Saulo Lamartine também diferenciou em seu discurso a boa e a má judicialização. Segundo ele, a judicialização por si só não é um mal, porque ela às vezes é necessária para garantir ao assistido, o usuário ou cliente da advocacia os bens, serviços e direitos que foram previstos constitucionalmente e nas pactuações que foram incorporadas quando há uma falta, um desabastecimento.

Questionamentos

“A má judicialização é quando o operador de direito formula uma pretensão pedindo um medicamento de marca, sendo que há um substituto terapêutico na rede SUS que faz o mesmo efeito”, ressaltou.

Após as palestras foi aberto o espaço para a participação do público presente, e na oportunidade tanto advogados como representantes de Conselhos de Classe da área da saúde puderam se posicionar.

O advogado Maurício Ettinger realizou questionamentos a respeito de questões como a imparcialidade e eficiência do NAT/JUD. Já o secretário-geral da Sociedade Médica de Sergipe (Somese), Antônio Cláudio Santos das Neves, que no evento estava representando o presidente José Aderval Aragão, afirmou que falta organização no sistema de saúde para evitar a judicialização, bem como investimentos em políticas de prevenção.

A respresentante do Conselho Federal de Medicina, Dra.
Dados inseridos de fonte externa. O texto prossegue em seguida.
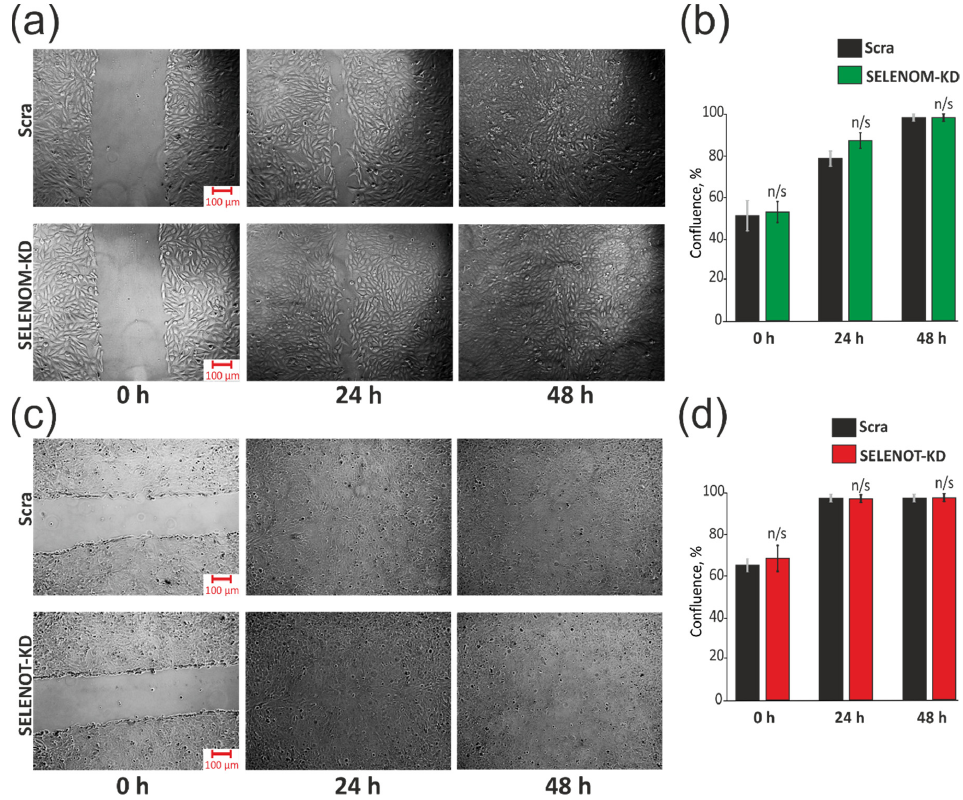
Figure 2. Effects of SELENOM-KD and SELENOT-KD on A-172 cells migration by the “wound healing assay”. The rate of “wound healing” and the formation of a monolayer ( a ) and quantitative assessment of the rate of “wound healing” ( b ) after 24 and 48 h in A-172 cells with SELENOM-KD, with SELENOT-KD ( c , d ) respectively) and in control cells (Scra). Three independent replications of this series of experiments were carried out. Comparison of KD groups vs. Scra: n/s—data not significant ( p >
RiKa Cacuda, cobrou mais responsabilidade e compromisso dos gestores públicos, ressaltou o cenário de caos da atenção cardiológica nos últimos anos, que vem melhorando após a intervenção no Hospital Cirurgia.

O professor da UFS, Divaldo Lyra, representando o magnifico reitor, contribuiu com o conceito de custo-efetividade, tema ainda pouco explorado tanto pelo judiciário quando pelos gestores da saúde.

Já o presidente do COSEMS- Conselho dos Secretários de Saúde dos Municípios, senhor Enock Ribeiro da Silva ressalto a situação muitas vezes de medo dos Secretários municipais diante da judicialização.

Por fim, todos os presentes, concluíram que o fórum é um espaço importante para construção de posicionamentos, visando contribuir para transformação do setor de saúde em Sergipe de forma a garantir maior efetividade e eficácia do direito fundamental à saúde.